Problem: Can you rewrite the lines below as a JSON list of strings, with one string per line, blank lines dropped, and the pictures left out?

___

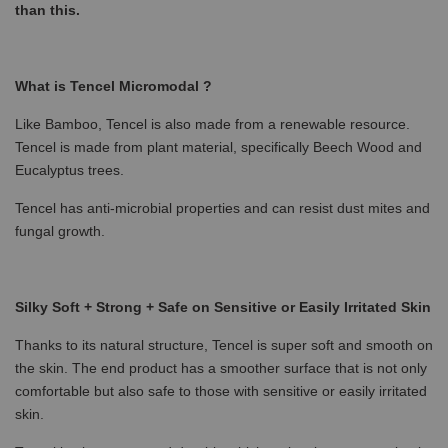
than this.
What is Tencel Micromodal ?
Like Bamboo, Tencel is also made from a renewable resource.
Tencel is made from plant material, specifically Beech Wood and
Eucalyptus trees.
Tencel has anti-microbial properties and can resist dust mites and
fungal growth.
Silky Soft + Strong + Safe on Sensitive or Easily Irritated Skin
Thanks to its natural structure, Tencel is super soft and smooth on
the skin. The end product has a smoother surface that is not only
comfortable but also safe to those with sensitive or easily irritated
skin.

___

Exercise answer:
[
  "than this.",
  "What is Tencel Micromodal ?",
  "Like Bamboo, Tencel is also made from a renewable resource.",
  "Tencel is made from plant material, specifically Beech Wood and",
  "Eucalyptus trees.",
  "Tencel has anti-microbial properties and can resist dust mites and",
  "fungal growth.",
  "Silky Soft + Strong + Safe on Sensitive or Easily Irritated Skin",
  "Thanks to its natural structure, Tencel is super soft and smooth on",
  "the skin. The end product has a smoother surface that is not only",
  "comfortable but also safe to those with sensitive or easily irritated",
  "skin."
]